Pertanyaannya, apa yang di dapat Indonesia dari posisi kelautan yang strategis itu?
Tak perlu diingkari bahwa lebih dari 79 tahun merdeka, kekondusifan dan keamanan kawasan laut Indonesia lebih ditopang dan dijaga oleh hukum internasional dan entitas dunia daripada kekuatan sendiri. Alasannya, karena kawasan perairan kita memang dibutuhkan oleh semua bangsa dan kekondusifan serta keamanannya bernilai strategis bagi dunia.
Sayangnya, kita seakan terbuai, dan hanya ikut menikmati masa-masa kondusif dan aman itu, tetapi tidak memanfaatkannya sebagai kesempatan untuk membangun fondasi peradaban maritime.
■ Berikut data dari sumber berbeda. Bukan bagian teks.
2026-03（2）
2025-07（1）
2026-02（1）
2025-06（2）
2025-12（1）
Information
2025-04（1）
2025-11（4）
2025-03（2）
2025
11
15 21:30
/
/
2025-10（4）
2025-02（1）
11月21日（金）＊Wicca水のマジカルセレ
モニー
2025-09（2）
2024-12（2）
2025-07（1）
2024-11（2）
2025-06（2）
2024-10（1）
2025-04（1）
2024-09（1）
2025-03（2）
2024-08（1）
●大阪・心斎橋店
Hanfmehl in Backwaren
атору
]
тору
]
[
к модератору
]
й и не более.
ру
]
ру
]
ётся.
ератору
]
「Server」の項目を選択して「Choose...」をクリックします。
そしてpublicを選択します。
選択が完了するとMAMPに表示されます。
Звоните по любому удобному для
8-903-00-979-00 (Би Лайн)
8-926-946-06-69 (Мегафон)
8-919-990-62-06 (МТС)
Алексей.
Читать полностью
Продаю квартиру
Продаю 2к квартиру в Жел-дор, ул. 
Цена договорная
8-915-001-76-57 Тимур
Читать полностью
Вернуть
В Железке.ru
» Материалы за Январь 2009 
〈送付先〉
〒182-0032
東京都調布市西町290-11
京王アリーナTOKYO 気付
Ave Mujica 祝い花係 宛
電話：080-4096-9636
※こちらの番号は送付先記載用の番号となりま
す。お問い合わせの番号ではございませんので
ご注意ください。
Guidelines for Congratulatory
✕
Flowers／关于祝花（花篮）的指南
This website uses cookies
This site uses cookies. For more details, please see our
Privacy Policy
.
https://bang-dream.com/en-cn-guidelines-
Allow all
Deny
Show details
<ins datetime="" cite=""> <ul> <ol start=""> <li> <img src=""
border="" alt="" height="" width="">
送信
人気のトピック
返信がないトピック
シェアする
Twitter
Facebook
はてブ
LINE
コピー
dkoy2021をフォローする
Jangankan untuk membentuk Undang-Undang Keamanan Laut, kekuatan angkatan laut kita juga masih dinilai tidak memadai.
Padahal, masa-masa kondusif itu tampaknya sudah harus kita negasikan dari cakrawala politik kebangsaan kita. Sebab, saat ini dinamika keamanan global sudah beriak di halaman rumah kita sendiri.
Dalam beberapa tahun terakhir, kawasan ini tidak pernah sepi dari dinamika politik dan keamanan yang bahkan melibatkan kekuatan adidaya dunia, seperti China dan Amerika Serikat. Kedua kekuatan adidaya ini bahkan sempat memanaskan tensi politik di kawasan Laut China Selatan (LCS) yang merupakan jantung peradaban kawasan Asia Tenggara.
Di tengah situasi itu, tidak ada yang bisa mengukur secara pasti puncak dari dinamika yang terus berlangsung di kawasan Indo-Pasifik, khususnya Asia Tenggara, dalam beberapa bulan atau tahun ke depan.
Masih ingat tentunya dalam mewujudkan Indonesia sebagai Poros Maritim Dunia, Presiden Jokowi mencanangkan 5 Pilar Utama, yaitu: Pembangunan kembali budaya Indonesia, Berkomitmen dalam menjaga dan mengelola sumber daya laut dengan fokus membangun kedaulatan pangan laut melalui pengembangan industri perikanan dengan menempatkan nelayan sebagai pilar utama, Komitmen mendorong pengembangan infrastruktur dan konektivitas maritim dengan membangun tol laut, pelabuhan laut, logistik, dan industri perkapalan, serta pariwisata maritime, Diplomasi maritim yang mengajak semua mitra Indonesia untuk mengajak semua mitra Indonesia untuk bekerja sama pada bidang kelautan, dan Membangun kekuatan pertahanan maritim.
Pertanyaannya, apakah sekarang kita sudah benar-benar merasakan janji 5 Pilar Utama itu?
Sebenarnya kita cukup optimistis ketika hampir 10 tahun lalu, Presiden Jokowi datang dengan konsep Poros Maritim Dunia. Sayangnya, setelah lima tahun berlalu, konsep itu terkesan terus mengawang-awang, tak kunjung jelas wujud konseptualnya. Pada periode pertama, pemerintahan Jokowi disibukkan pembenahan sirkulasi daratan dengan membangun infrastruktur jalan dan jembatan.
Beberapa terobosan memang dilakukan pemerintahan di bidang maritime, antara lain membangun tol laut dan menerapkan sistem bahan bakar minyak (BBM) satu harga.
Bahkan, dibuat nomenklatur baru dalam kabinet, yaitu Kementerian Koordinator Bidang Kemaritiman dan Investasi (Kemenko Marves). Tugasnya melakukan koordinasi, sinkronisasi, dan pengendalian urusan kementerian dalam penyelenggaraan pemerintahan di bidang kemaritiman dan investasi.